The conversation delved not only into what we teach our children but how we teach them. It seems like something we all take as being pretty intuitive but the reality is that for so many people, teaching their children the important things doesn’t come easy. Especially when our own history can complicate things.
One female caller rang in and shared her story. She has two sons – 18 and 20 years old – and has a huge fear that they will one day drink and drive. Why? Because she did when she was 21 and it resulted in an accident that very nearly took her life. And she shared that the hardest thing about teaching her boys that drinking and driving is the wrong thing to do, was that she was the example. And if she was to walk around wagging the finger telling them how bad and how wrong it is, she felt like she was being a hypocrite.

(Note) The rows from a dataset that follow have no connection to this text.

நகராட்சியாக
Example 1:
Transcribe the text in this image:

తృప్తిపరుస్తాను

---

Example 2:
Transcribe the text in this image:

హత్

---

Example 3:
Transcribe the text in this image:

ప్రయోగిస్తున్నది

So many of our life experiences and the things we’ve learnt have come out of mistakes we have made. But how do we teach people these lessons and pass on the valuable knowledge we’ve gained without preaching and taking away their chance to make their own mistakes to learn the way we did?

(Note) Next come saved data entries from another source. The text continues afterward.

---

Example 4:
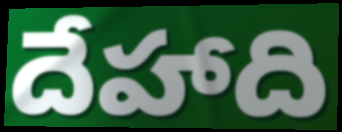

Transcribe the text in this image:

దేహాది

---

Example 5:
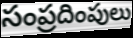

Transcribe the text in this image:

సంప్రదింపులు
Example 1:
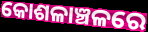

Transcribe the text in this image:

କୋଶଳାଞ୍ଚଳରେ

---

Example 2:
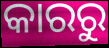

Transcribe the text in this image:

କାରରୁ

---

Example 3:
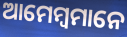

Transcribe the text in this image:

ଆମେମ୍ବମାନେ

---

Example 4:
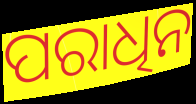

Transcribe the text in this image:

ପରାଧିନ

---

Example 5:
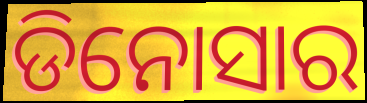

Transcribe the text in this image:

ଡିନୋସାର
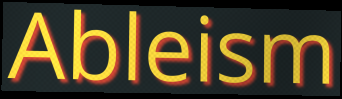
Ableism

Teaching right from wrong is something that needs to be intuitive. As parents or grandparents the best kind of teaching is to shape their moral compass so when they are faced with the big questions, they have the guidance to know what is the right decision to make. If I had been the lady who called in, I would take the approach of highlighting the risks and explaining why it is wrong to my children – not telling them about my exact experience.
Everyone needs to learn from their own experiences and grow from their own mistakes, that is just a part of life. But it is human nature to seek the opinions of others, and in cases like this we can assume that this will always happen. This is why grandparents are so important. Younger people often hold tension with their parents, stemming from boundaries placed around them in order to help them learn, so this means that grandparents often become a sounding board.

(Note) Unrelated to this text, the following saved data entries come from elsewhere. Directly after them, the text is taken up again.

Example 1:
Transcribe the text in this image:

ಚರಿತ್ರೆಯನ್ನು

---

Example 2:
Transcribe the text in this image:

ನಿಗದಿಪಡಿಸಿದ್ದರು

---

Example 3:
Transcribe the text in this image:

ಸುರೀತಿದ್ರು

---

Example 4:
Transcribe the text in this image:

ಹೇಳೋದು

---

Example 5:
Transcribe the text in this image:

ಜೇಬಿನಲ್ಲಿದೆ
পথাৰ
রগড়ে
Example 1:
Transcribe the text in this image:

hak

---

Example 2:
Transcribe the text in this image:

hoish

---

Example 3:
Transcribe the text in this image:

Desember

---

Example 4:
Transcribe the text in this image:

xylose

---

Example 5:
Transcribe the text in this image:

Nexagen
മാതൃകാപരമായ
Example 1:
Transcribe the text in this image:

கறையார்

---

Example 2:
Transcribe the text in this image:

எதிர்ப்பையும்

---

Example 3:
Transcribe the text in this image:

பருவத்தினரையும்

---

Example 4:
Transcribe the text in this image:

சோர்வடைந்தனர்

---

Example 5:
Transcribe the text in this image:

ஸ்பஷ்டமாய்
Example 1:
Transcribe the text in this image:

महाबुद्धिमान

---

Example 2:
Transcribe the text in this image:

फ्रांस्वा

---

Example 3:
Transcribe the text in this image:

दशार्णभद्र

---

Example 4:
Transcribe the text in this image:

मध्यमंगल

I know that my granddaughter regularly comes to me to talk about things like friendships, decisions about her future and even her schoolwork. It isn’t because her parents aren’t a strong influence in her life, it is because they play the role of setting up that moral compass and she tests her own decisions on me as that sounding board.
Every now and then I have to think to myself, have people stopped valuing the moral compass and prefer others to be book smart and knowledge savvy? The more and more we hear about people committing crimes, defaming others and cheating others makes me think that we’ve stopped valuing that moral compass. And the big question is, who is to blame?
Are too many, parents, grandparents and other people trying to tell their children and grandchildren what to do instead of guide them through life and equip them with the moral compass to make their own decisions? Do we live in fear of our offspring and loved ones repeating our mistakes and so we do what we instinctively feel is the best thing for them by telling them what is black and what is white with no indication of why or what is grey?